Ukraine: Putins Faustpfand - 80 Schiffe, 400 Seeleute

Auf Schätzungen ist Kröger angewiesen, weil nicht wenige Schiffe ihr automatisches Identifikationssystem ausgeschaltet haben. Dann sind sie im Tarnkappenmodus: Sie verschwinden aus globalen Tracking-Systemen wie "vesselfinder".

Zu den Ausnahmen gehört gerade etwa das Frachtschiff "Mallard S" – unter der Flagge von Liberia – im Hafen von Mykolaiv oder die "Sea Luck" aus Panama, die vor Odessa auf Anker liegt. "Wir reden von etwa 400 Seeleuten aus 25 Nationen", erläutert Kröger unserer Redaktion.

Putins Erpressungspotenzial ist groß

In einigen Fällen wurden die Besatzungen reduziert und ausländische Seeleute durch Ukrainer ersetzt.
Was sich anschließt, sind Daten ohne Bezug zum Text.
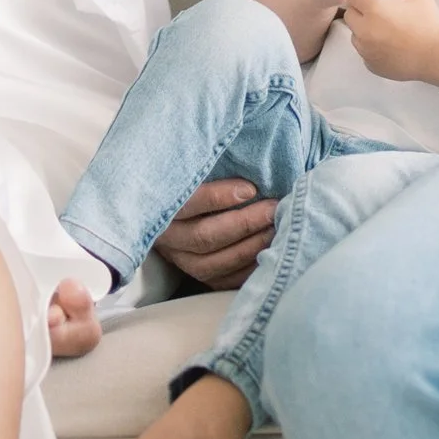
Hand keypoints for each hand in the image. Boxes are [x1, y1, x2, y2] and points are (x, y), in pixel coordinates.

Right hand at [152, 174, 278, 288]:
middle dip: (244, 224)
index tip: (250, 188)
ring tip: (276, 229)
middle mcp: (167, 237)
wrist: (177, 207)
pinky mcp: (197, 275)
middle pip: (204, 237)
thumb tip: (245, 157)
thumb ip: (212, 165)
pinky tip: (268, 253)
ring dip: (250, 247)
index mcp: (162, 204)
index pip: (188, 203)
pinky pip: (222, 281)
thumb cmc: (196, 179)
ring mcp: (180, 260)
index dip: (219, 197)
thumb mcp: (196, 169)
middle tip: (274, 209)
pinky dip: (248, 269)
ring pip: (213, 263)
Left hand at [338, 0, 438, 81]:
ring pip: (354, 35)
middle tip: (378, 11)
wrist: (437, 56)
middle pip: (350, 14)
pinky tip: (387, 45)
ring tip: (383, 29)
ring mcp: (366, 50)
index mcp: (374, 8)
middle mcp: (364, 29)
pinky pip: (363, 52)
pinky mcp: (370, 65)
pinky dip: (370, 48)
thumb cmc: (429, 23)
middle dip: (359, 10)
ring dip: (363, 30)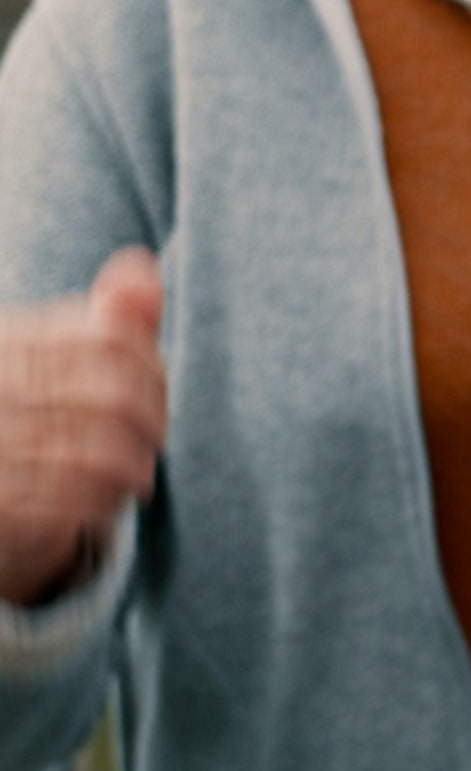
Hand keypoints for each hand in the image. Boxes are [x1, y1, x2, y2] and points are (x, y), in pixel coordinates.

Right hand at [0, 250, 165, 607]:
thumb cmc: (21, 412)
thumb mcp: (50, 354)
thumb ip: (105, 320)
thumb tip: (141, 264)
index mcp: (4, 343)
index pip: (109, 340)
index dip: (151, 366)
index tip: (155, 386)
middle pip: (113, 399)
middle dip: (150, 420)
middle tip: (153, 436)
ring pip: (99, 456)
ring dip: (131, 467)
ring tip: (133, 472)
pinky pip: (72, 506)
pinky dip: (101, 504)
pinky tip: (101, 501)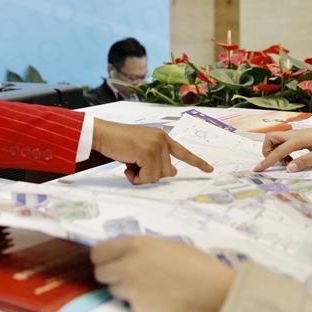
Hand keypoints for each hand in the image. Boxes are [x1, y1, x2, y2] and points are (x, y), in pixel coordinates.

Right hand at [91, 119, 212, 184]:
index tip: (209, 169)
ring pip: (157, 176)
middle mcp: (162, 139)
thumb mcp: (140, 150)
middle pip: (167, 171)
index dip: (197, 162)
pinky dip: (136, 178)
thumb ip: (156, 158)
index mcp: (162, 137)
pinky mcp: (148, 152)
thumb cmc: (118, 142)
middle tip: (134, 165)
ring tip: (129, 164)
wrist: (102, 133)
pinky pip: (148, 176)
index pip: (183, 152)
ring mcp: (156, 145)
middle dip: (150, 174)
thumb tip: (173, 172)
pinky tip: (127, 166)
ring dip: (142, 176)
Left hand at [91, 236, 234, 311]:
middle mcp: (127, 267)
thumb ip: (140, 248)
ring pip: (113, 290)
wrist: (211, 291)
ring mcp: (131, 290)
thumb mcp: (164, 244)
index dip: (103, 256)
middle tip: (126, 273)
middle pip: (100, 272)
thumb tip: (121, 252)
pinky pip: (129, 304)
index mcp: (135, 245)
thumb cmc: (195, 263)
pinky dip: (138, 301)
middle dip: (111, 273)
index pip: (98, 252)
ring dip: (124, 288)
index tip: (109, 259)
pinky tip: (156, 296)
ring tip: (147, 285)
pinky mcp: (138, 309)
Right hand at [256, 120, 311, 172]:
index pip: (278, 151)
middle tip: (277, 164)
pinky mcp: (299, 137)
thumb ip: (304, 162)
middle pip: (270, 139)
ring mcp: (295, 135)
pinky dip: (283, 151)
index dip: (267, 161)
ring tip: (288, 163)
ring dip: (275, 152)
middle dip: (267, 151)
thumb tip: (288, 169)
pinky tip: (293, 159)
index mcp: (298, 140)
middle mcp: (293, 135)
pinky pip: (283, 142)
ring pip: (276, 140)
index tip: (257, 170)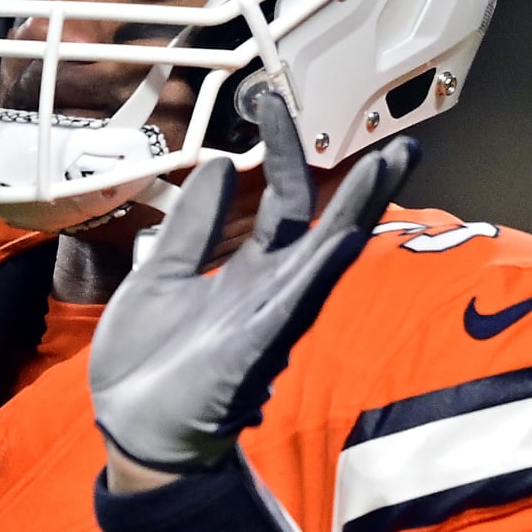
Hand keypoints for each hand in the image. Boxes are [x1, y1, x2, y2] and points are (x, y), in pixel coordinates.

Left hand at [89, 91, 416, 471]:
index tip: (278, 102)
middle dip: (363, 187)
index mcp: (248, 274)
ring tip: (389, 172)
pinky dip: (311, 274)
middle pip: (326, 228)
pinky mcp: (249, 354)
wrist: (128, 429)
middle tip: (403, 144)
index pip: (284, 202)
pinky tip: (336, 241)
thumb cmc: (149, 361)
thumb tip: (223, 165)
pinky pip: (288, 308)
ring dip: (356, 215)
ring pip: (323, 261)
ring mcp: (265, 323)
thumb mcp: (161, 274)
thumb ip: (192, 225)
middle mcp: (269, 294)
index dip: (284, 152)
Zu Beginn des Konflikts saßen noch ungefähr 2000 Matrosen fest; viele wurden unter abenteuerlichen Bedingungen evakuiert. In einigen Situationen schien es für die Besatzungen allerdings sicherer, an Bord zu bleiben.
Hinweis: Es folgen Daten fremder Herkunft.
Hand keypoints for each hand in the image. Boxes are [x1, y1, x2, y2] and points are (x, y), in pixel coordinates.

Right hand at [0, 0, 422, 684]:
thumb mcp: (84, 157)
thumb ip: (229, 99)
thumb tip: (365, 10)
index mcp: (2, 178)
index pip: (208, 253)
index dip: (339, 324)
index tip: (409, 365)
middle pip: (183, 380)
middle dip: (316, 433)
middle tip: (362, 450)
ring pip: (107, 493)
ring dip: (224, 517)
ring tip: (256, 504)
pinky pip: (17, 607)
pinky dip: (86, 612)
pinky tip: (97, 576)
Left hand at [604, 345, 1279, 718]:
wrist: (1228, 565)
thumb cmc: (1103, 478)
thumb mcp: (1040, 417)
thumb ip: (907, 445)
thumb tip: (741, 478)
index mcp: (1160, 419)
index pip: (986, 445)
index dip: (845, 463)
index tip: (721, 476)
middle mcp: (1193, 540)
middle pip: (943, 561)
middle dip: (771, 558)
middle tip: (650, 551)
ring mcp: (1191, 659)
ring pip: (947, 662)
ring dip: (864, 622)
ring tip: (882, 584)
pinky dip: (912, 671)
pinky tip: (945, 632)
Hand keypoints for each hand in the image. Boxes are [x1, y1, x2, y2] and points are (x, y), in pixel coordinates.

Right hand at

Die Lage ist hochdramatisch. Mal geraten Schiffe unter Beschuss. So sank ein Frachtschiff aus Estland. Mal werden in Odessa Treibminen gefunden. Bestätigen lässt sich das nicht – der Hafen ist militärisches Sperrgebiet.
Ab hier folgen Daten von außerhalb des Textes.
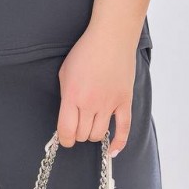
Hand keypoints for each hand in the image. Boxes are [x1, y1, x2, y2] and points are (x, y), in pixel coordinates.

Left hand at [56, 26, 137, 158]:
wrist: (110, 38)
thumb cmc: (85, 52)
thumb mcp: (65, 71)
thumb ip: (65, 95)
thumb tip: (67, 115)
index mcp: (72, 95)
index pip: (66, 131)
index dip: (64, 139)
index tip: (65, 138)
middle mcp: (90, 103)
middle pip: (83, 135)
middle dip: (78, 134)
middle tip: (78, 125)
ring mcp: (109, 103)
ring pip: (99, 134)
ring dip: (93, 134)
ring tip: (91, 125)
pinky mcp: (124, 101)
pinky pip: (124, 129)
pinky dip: (119, 143)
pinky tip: (113, 150)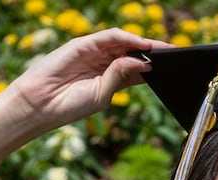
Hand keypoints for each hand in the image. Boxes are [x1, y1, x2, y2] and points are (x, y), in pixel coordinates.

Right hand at [5, 29, 168, 128]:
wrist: (41, 104)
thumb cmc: (70, 105)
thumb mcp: (103, 95)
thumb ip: (121, 76)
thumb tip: (144, 61)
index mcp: (111, 79)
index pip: (138, 68)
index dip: (155, 65)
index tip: (175, 67)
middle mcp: (104, 63)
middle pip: (134, 52)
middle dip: (154, 51)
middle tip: (176, 54)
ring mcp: (94, 52)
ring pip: (124, 42)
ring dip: (144, 42)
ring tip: (163, 48)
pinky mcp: (84, 44)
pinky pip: (109, 36)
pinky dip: (127, 37)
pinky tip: (141, 43)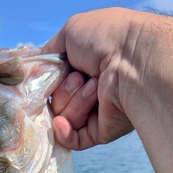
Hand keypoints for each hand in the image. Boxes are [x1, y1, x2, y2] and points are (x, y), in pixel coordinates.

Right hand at [42, 8, 137, 149]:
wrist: (133, 60)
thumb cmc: (105, 39)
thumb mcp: (71, 32)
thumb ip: (50, 52)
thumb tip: (38, 69)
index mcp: (84, 70)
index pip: (53, 84)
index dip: (50, 79)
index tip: (56, 70)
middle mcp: (89, 92)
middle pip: (56, 102)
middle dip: (65, 89)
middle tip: (83, 76)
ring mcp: (95, 114)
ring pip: (64, 118)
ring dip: (74, 102)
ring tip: (95, 87)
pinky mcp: (100, 133)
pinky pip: (71, 141)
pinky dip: (63, 132)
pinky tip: (62, 122)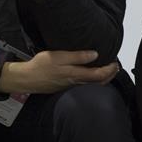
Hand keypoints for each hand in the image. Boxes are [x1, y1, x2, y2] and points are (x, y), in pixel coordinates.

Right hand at [0, 50, 118, 94]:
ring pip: (92, 85)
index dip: (110, 70)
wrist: (27, 79)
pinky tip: (91, 74)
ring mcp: (71, 87)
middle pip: (98, 83)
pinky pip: (84, 85)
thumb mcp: (58, 56)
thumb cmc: (40, 66)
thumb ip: (77, 56)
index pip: (99, 75)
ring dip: (102, 78)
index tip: (115, 62)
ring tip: (107, 70)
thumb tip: (94, 54)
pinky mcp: (66, 87)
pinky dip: (92, 80)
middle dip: (109, 75)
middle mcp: (75, 83)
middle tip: (115, 67)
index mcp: (75, 74)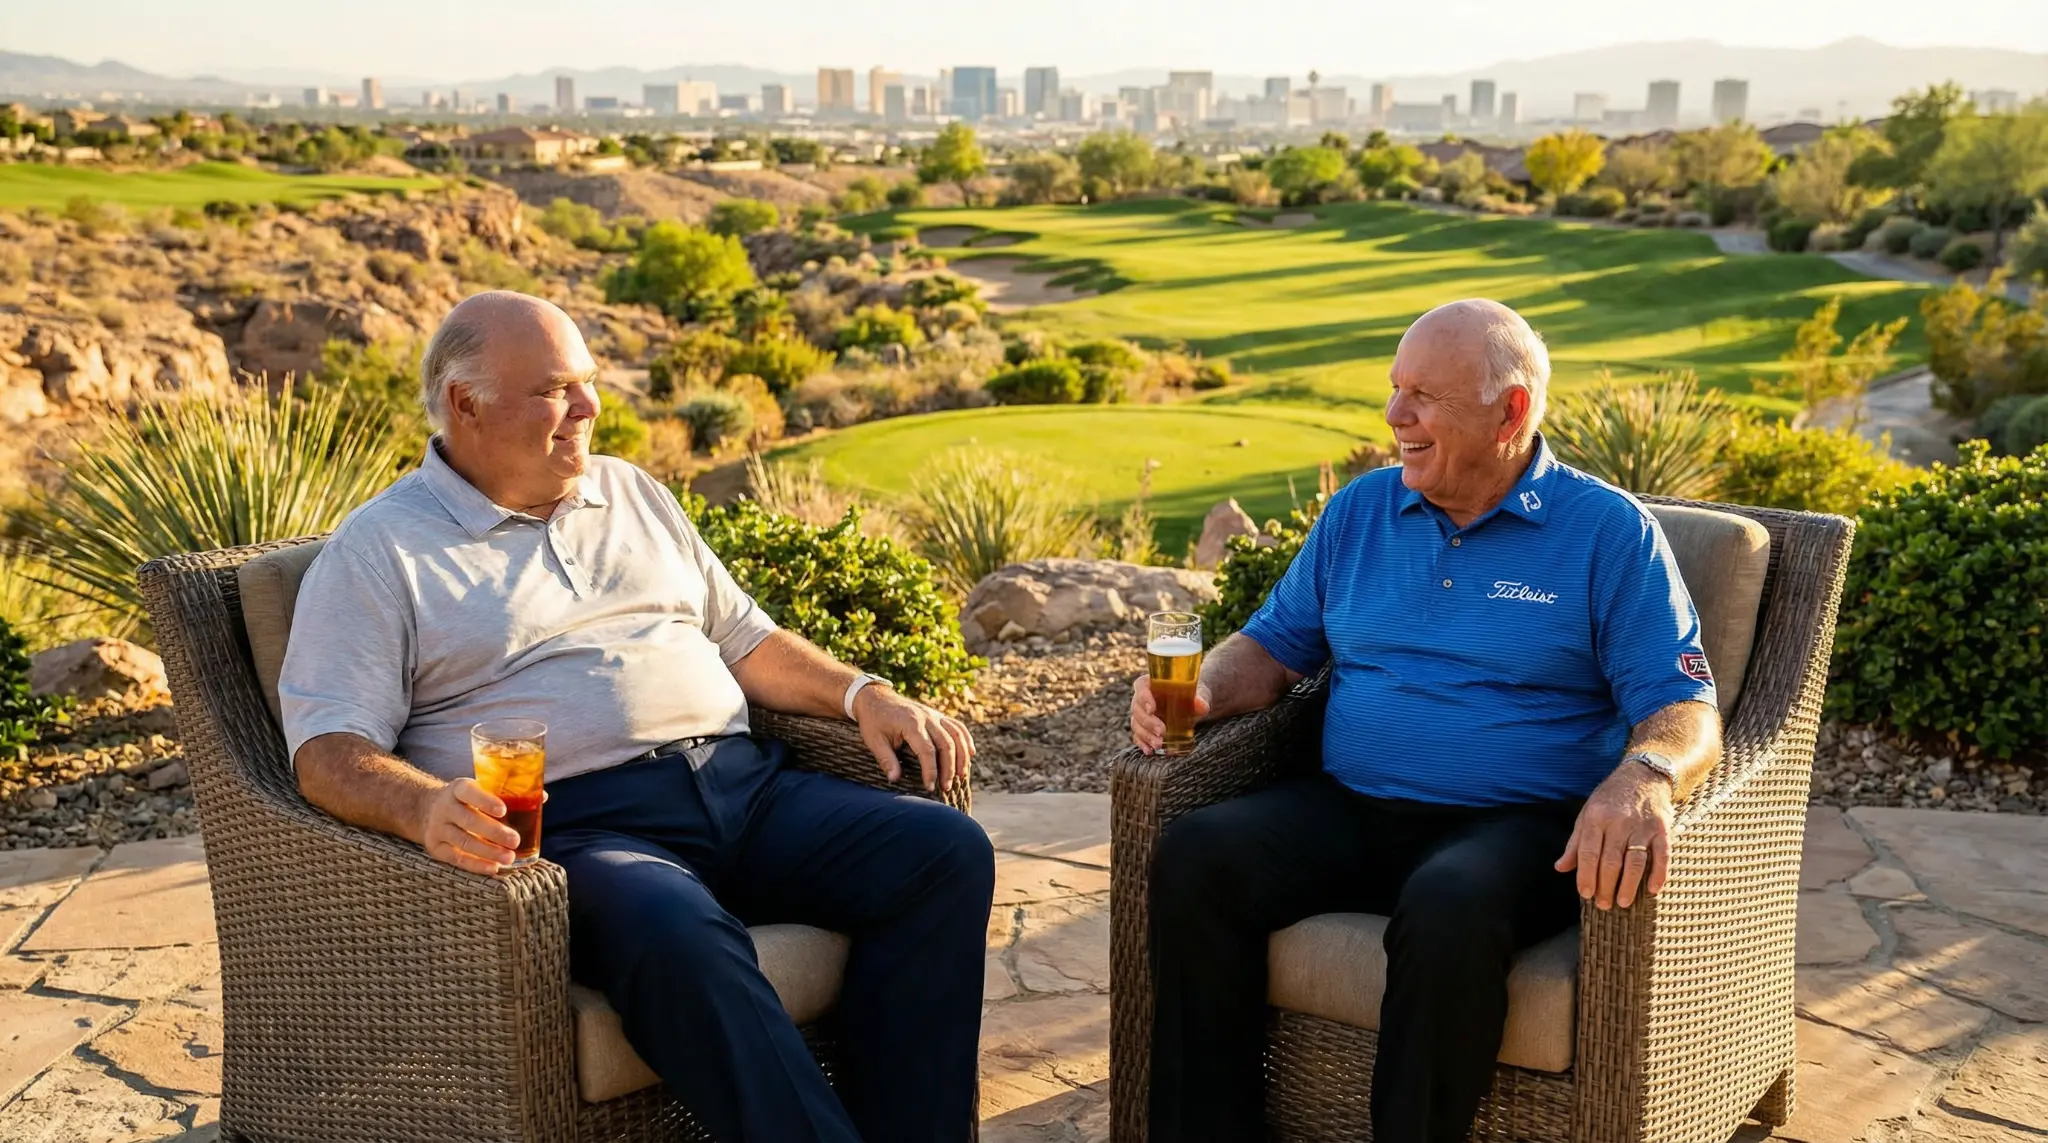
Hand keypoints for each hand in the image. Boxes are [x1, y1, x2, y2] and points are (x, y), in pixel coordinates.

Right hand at [418, 778, 521, 874]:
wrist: (428, 809)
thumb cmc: (466, 800)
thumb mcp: (479, 789)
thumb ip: (506, 793)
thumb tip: (542, 797)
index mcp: (459, 788)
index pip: (469, 792)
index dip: (485, 801)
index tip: (503, 811)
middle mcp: (445, 807)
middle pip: (469, 821)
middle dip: (494, 832)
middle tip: (515, 841)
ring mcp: (438, 828)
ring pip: (463, 842)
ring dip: (488, 852)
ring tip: (509, 858)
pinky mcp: (435, 847)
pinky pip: (456, 858)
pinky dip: (475, 865)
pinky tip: (493, 868)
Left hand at [854, 685, 974, 792]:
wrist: (875, 697)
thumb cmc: (873, 721)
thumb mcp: (874, 741)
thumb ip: (886, 760)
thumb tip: (894, 780)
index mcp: (911, 723)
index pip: (927, 750)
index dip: (931, 771)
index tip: (929, 787)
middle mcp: (927, 717)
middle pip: (946, 744)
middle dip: (949, 768)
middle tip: (946, 788)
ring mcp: (934, 715)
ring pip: (956, 735)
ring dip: (962, 756)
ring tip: (961, 776)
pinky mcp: (937, 715)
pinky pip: (957, 726)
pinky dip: (966, 740)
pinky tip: (971, 754)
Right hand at [1130, 675, 1209, 754]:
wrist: (1192, 703)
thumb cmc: (1192, 694)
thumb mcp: (1198, 693)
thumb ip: (1199, 698)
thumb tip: (1202, 706)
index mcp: (1151, 683)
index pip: (1141, 687)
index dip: (1144, 698)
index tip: (1152, 709)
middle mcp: (1142, 698)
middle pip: (1137, 709)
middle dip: (1148, 722)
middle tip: (1162, 731)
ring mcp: (1141, 713)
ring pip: (1136, 724)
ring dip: (1146, 735)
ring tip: (1159, 744)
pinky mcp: (1144, 727)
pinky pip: (1138, 735)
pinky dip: (1142, 743)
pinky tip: (1149, 750)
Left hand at [1555, 764, 1673, 909]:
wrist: (1643, 775)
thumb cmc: (1611, 798)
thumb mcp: (1587, 814)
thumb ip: (1575, 843)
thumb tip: (1560, 868)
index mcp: (1596, 817)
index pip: (1588, 852)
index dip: (1586, 876)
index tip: (1585, 894)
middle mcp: (1619, 822)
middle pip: (1611, 861)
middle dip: (1606, 886)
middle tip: (1603, 904)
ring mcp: (1642, 826)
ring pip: (1635, 861)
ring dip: (1629, 885)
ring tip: (1623, 902)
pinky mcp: (1663, 829)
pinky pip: (1662, 855)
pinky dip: (1659, 874)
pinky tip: (1653, 889)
Kröger versichert,"wir suchen weiterhin nach Möglichkeiten, die Schiffe und Besatzungen zeitnah aus dem Krisengebiet rauszubekommen." Auch der ökonomische Verlust kann noch sehr groß werden. Zwar gibt es Risikoversicherungen. "Aber sie sind immens teuer. Da kann es schnell in die Hunderttausende gehen, pro Tag“, erklärt Kröger. Ab einem bestimmen Punkt rechnet es sich, ein Schiff gleich aufzugeben.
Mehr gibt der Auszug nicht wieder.